**What you are asked to do:** What to return is the tail of the data, from the line that contains "她微微一笑：「奶茶写名字了么？你怎么知道漏下来的是宋安然啊？」" down to the last line, copied exactly.

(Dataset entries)
_ _ _

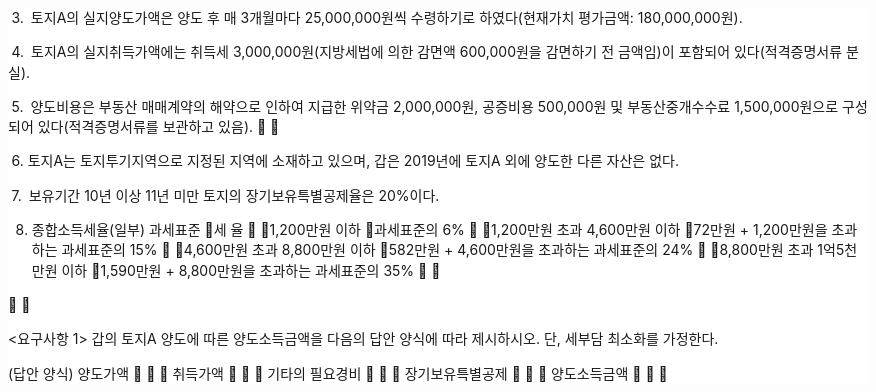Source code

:  3.  토지A의 실지양도가액은 양도 후 매 3개월마다 25,000,000원씩 수령하기로 하였다(현재가치 평가금액: 180,000,000원). 

 4.  토지A의 실지취득가액에는 취득세 3,000,000원(지방세법에 의한 감면액 600,000원을 감면하기 전 금액임)이 포함되어 있다(적격증명서류 분실).

 5.  양도비용은 부동산 매매계약의 해약으로 인하여 지급한 위약금 2,000,000원, 공증비용 500,000원 및 부동산중개수수료 1,500,000원으로 구성되어 있다(적격증명서류를 보관하고 있음).



 6. 토지A는 토지투기지역으로 지정된 지역에 소재하고 있으며, 갑은 2019년에 토지A 외에 양도한 다른 자산은 없다.

 7.  보유기간 10년 이상 11년 미만 토지의 장기보유특별공제율은 20%이다.

8. 종합소득세율(일부)
과세표준
세 율

1,200만원 이하
과세표준의 6%

1,200만원 초과 
4,600만원 이하
72만원 + 1,200만원을 
초과하는 과세표준의 15%

4,600만원 초과 
8,800만원 이하
582만원 + 4,600만원을 
초과하는 과세표준의 24%

8,800만원 초과 
1억5천만원 이하
1,590만원 + 8,800만원을 초과하는 과세표준의 35%








<요구사항 1>
갑의 토지A 양도에 따른 양도소득금액을 다음의 답안 양식에 따라 제시하시오. 단, 세부담 최소화를 가정한다. 

(답안 양식)
  양도가액


  취득가액 


  기타의 필요경비


  장기보유특별공제


  양도소득금액



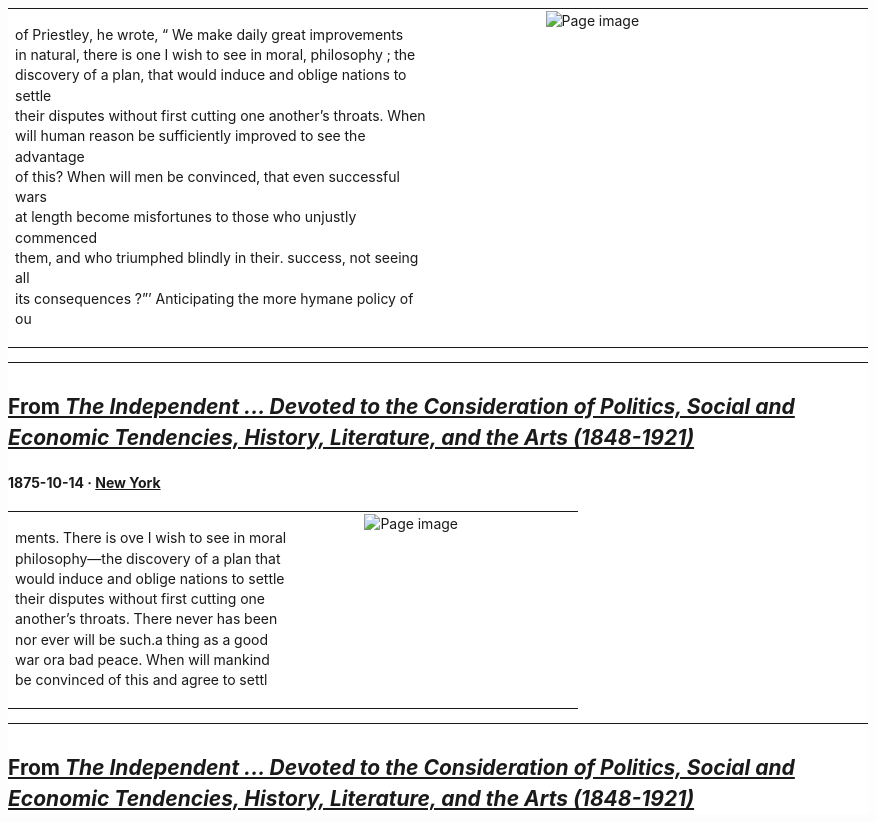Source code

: <table style="width: 100%;"><tr><td style="width: 50%">

  
of Priestley, he wrote, “ We make daily great improvements  
in natural, there is one I wish to see in moral, philosophy ; the  
discovery of a plan, that would induce and oblige nations to settle  
their disputes without first cutting one another’s throats. When  
will human reason be sufficiently improved to see the advantage  
of this? When will men be convinced, that even successful wars  
at length become misfortunes to those who unjustly commenced  
them, and who triumphed blindly in their. success, not seeing all  
its consequences ?”’ Anticipating the more hymane policy of ou
</td><td style="width: 50%; max-height: 75%; margin: auto; display: block;">
<img alt="Page image" src="https://iiif.archive.org/iiif/sim_unitarian-review_1875-01_3_1&#0036;46/pct:12.331407,28.714623,64.499037,16.126179/600,/0/default.jpg"/>
</td>
</tr></table>

---

## [From _The Independent ... Devoted to the Consideration of Politics, Social and Economic Tendencies, History, Literature, and the Arts (1848-1921)_](https://archive.org/details/sim_independent_1875-10-14_27_1402/page/n1/mode/1up?view=theater)

#### 1875-10-14 &middot; [New York](http://dbpedia.org/resource/New_York_City)

<table style="width: 100%;"><tr><td style="width: 50%">

  
ments. There is ove I wish to see in moral  
philosophy—the discovery of a plan that  
would induce and oblige nations to settle  
their disputes without first cutting one  
another’s throats. There never has been  
nor ever will be such.a thing as a good  
war ora bad peace. When will mankind  
be convinced of this and agree to settl
</td><td style="width: 50%; max-height: 75%; margin: auto; display: block;">
<img alt="Page image" src="https://iiif.archive.org/iiif/sim_independent_1875-10-14_27_1402&#0036;1/pct:17.144269,57.503458,18.725296,6.483402/600,/0/default.jpg"/>
</td>
</tr></table>

---

## [From _The Independent ... Devoted to the Consideration of Politics, Social and Economic Tendencies, History, Literature, and the Arts (1848-1921)_](https://archive.org/details/sim_independent_1875-10-21_27_1403/page/n35/mode/1up?view=theater)
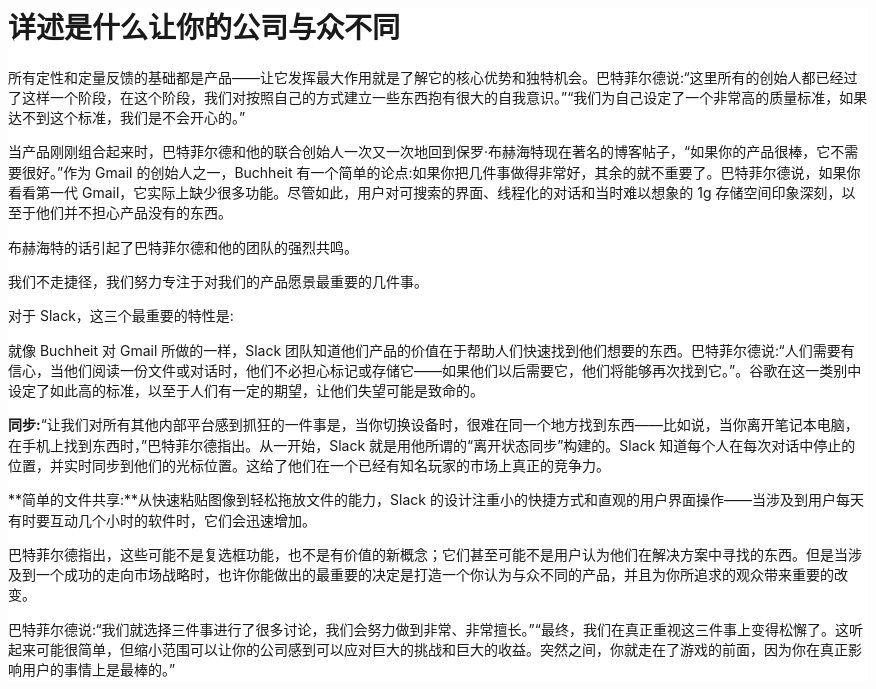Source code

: # **详述是什么让你的公司与众不同**

所有定性和定量反馈的基础都是产品——让它发挥最大作用就是了解它的核心优势和独特机会。巴特菲尔德说:“这里所有的创始人都已经过了这样一个阶段，在这个阶段，我们对按照自己的方式建立一些东西抱有很大的自我意识。”“我们为自己设定了一个非常高的质量标准，如果达不到这个标准，我们是不会开心的。”

当产品刚刚组合起来时，巴特菲尔德和他的联合创始人一次又一次地回到保罗·布赫海特现在著名的博客帖子，“如果你的产品很棒，它不需要很好。”作为 Gmail 的创始人之一，Buchheit 有一个简单的论点:如果你把几件事做得非常好，其余的就不重要了。巴特菲尔德说，如果你看看第一代 Gmail，它实际上缺少很多功能。尽管如此，用户对可搜索的界面、线程化的对话和当时难以想象的 1g 存储空间印象深刻，以至于他们并不担心产品没有的东西。

布赫海特的话引起了巴特菲尔德和他的团队的强烈共鸣。

我们不走捷径，我们努力专注于对我们的产品愿景最重要的几件事。

对于 Slack，这三个最重要的特性是:

就像 Buchheit 对 Gmail 所做的一样，Slack 团队知道他们产品的价值在于帮助人们快速找到他们想要的东西。巴特菲尔德说:“人们需要有信心，当他们阅读一份文件或对话时，他们不必担心标记或存储它——如果他们以后需要它，他们将能够再次找到它。”。谷歌在这一类别中设定了如此高的标准，以至于人们有一定的期望，让他们失望可能是致命的。

**同步:**“让我们对所有其他内部平台感到抓狂的一件事是，当你切换设备时，很难在同一个地方找到东西——比如说，当你离开笔记本电脑，在手机上找到东西时，”巴特菲尔德指出。从一开始，Slack 就是用他所谓的“离开状态同步”构建的。Slack 知道每个人在每次对话中停止的位置，并实时同步到他们的光标位置。这给了他们在一个已经有知名玩家的市场上真正的竞争力。

**简单的文件共享:**从快速粘贴图像到轻松拖放文件的能力，Slack 的设计注重小的快捷方式和直观的用户界面操作——当涉及到用户每天有时要互动几个小时的软件时，它们会迅速增加。

巴特菲尔德指出，这些可能不是复选框功能，也不是有价值的新概念；它们甚至可能不是用户认为他们在解决方案中寻找的东西。但是当涉及到一个成功的走向市场战略时，也许你能做出的最重要的决定是打造一个你认为与众不同的产品，并且为你所追求的观众带来重要的改变。

巴特菲尔德说:“我们就选择三件事进行了很多讨论，我们会努力做到非常、非常擅长。”“最终，我们在真正重视这三件事上变得松懈了。这听起来可能很简单，但缩小范围可以让你的公司感到可以应对巨大的挑战和巨大的收益。突然之间，你就走在了游戏的前面，因为你在真正影响用户的事情上是最棒的。”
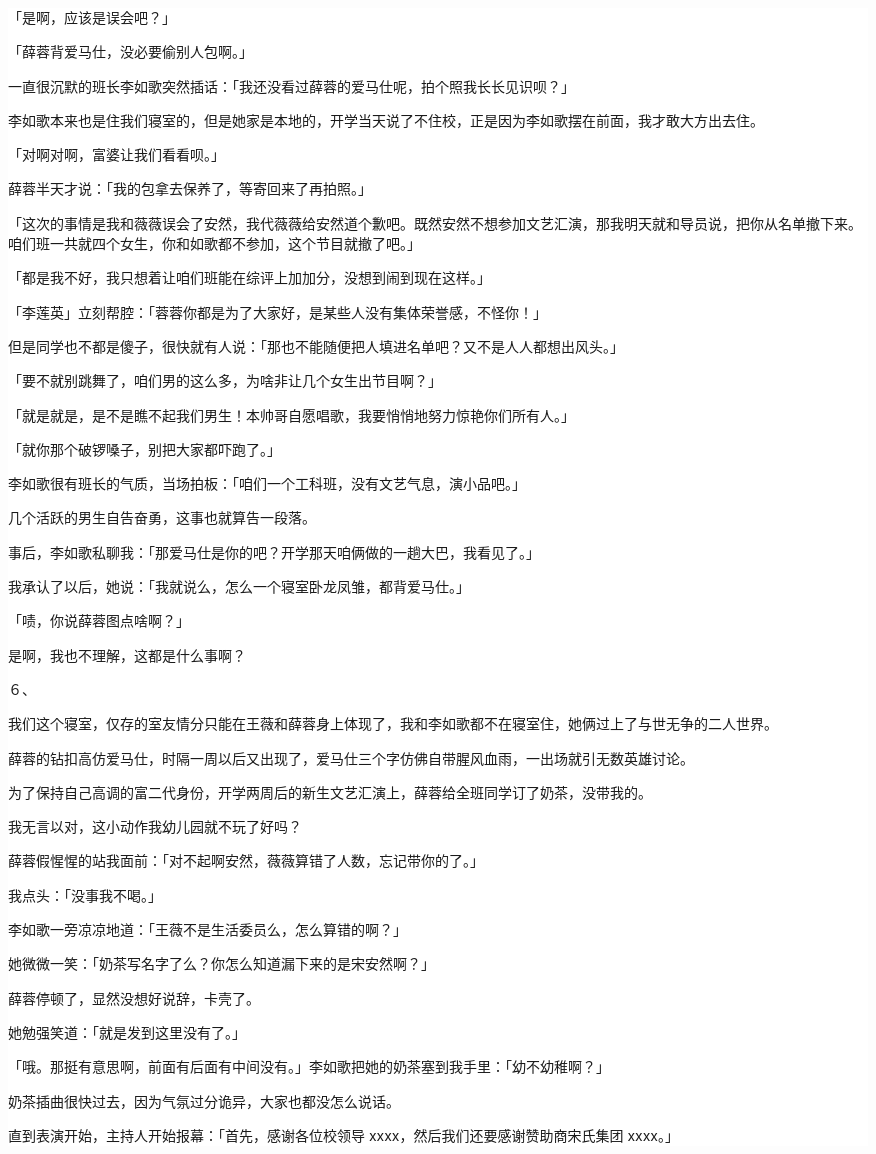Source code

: 「是啊，应该是误会吧？」

「薛蓉背爱马仕，没必要偷别人包啊。」

一直很沉默的班长李如歌突然插话：「我还没看过薛蓉的爱马仕呢，拍个照我长长见识呗？」

李如歌本来也是住我们寝室的，但是她家是本地的，开学当天说了不住校，正是因为李如歌摆在前面，我才敢大方出去住。

「对啊对啊，富婆让我们看看呗。」

薛蓉半天才说：「我的包拿去保养了，等寄回来了再拍照。」

「这次的事情是我和薇薇误会了安然，我代薇薇给安然道个歉吧。既然安然不想参加文艺汇演，那我明天就和导员说，把你从名单撤下来。咱们班一共就四个女生，你和如歌都不参加，这个节目就撤了吧。」

「都是我不好，我只想着让咱们班能在综评上加加分，没想到闹到现在这样。」

「李莲英」立刻帮腔：「蓉蓉你都是为了大家好，是某些人没有集体荣誉感，不怪你！」

但是同学也不都是傻子，很快就有人说：「那也不能随便把人填进名单吧？又不是人人都想出风头。」

「要不就别跳舞了，咱们男的这么多，为啥非让几个女生出节目啊？」

「就是就是，是不是瞧不起我们男生！本帅哥自愿唱歌，我要悄悄地努力惊艳你们所有人。」

「就你那个破锣嗓子，别把大家都吓跑了。」

李如歌很有班长的气质，当场拍板：「咱们一个工科班，没有文艺气息，演小品吧。」

几个活跃的男生自告奋勇，这事也就算告一段落。

事后，李如歌私聊我：「那爱马仕是你的吧？开学那天咱俩做的一趟大巴，我看见了。」

我承认了以后，她说：「我就说么，怎么一个寝室卧龙凤雏，都背爱马仕。」

「啧，你说薛蓉图点啥啊？」

是啊，我也不理解，这都是什么事啊？

６、

我们这个寝室，仅存的室友情分只能在王薇和薛蓉身上体现了，我和李如歌都不在寝室住，她俩过上了与世无争的二人世界。

薛蓉的钻扣高仿爱马仕，时隔一周以后又出现了，爱马仕三个字仿佛自带腥风血雨，一出场就引无数英雄讨论。

为了保持自己高调的富二代身份，开学两周后的新生文艺汇演上，薛蓉给全班同学订了奶茶，没带我的。

我无言以对，这小动作我幼儿园就不玩了好吗？

薛蓉假惺惺的站我面前：「对不起啊安然，薇薇算错了人数，忘记带你的了。」

我点头：「没事我不喝。」

李如歌一旁凉凉地道：「王薇不是生活委员么，怎么算错的啊？」

她微微一笑：「奶茶写名字了么？你怎么知道漏下来的是宋安然啊？」

薛蓉停顿了，显然没想好说辞，卡壳了。

她勉强笑道：「就是发到这里没有了。」

「哦。那挺有意思啊，前面有后面有中间没有。」李如歌把她的奶茶塞到我手里：「幼不幼稚啊？」

奶茶插曲很快过去，因为气氛过分诡异，大家也都没怎么说话。

直到表演开始，主持人开始报幕：「首先，感谢各位校领导 xxxx，然后我们还要感谢赞助商宋氏集团 xxxx。」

_ _ _

**Task output:**
她微微一笑：「奶茶写名字了么？你怎么知道漏下来的是宋安然啊？」

薛蓉停顿了，显然没想好说辞，卡壳了。

她勉强笑道：「就是发到这里没有了。」

「哦。那挺有意思啊，前面有后面有中间没有。」李如歌把她的奶茶塞到我手里：「幼不幼稚啊？」

奶茶插曲很快过去，因为气氛过分诡异，大家也都没怎么说话。

直到表演开始，主持人开始报幕：「首先，感谢各位校领导 xxxx，然后我们还要感谢赞助商宋氏集团 xxxx。」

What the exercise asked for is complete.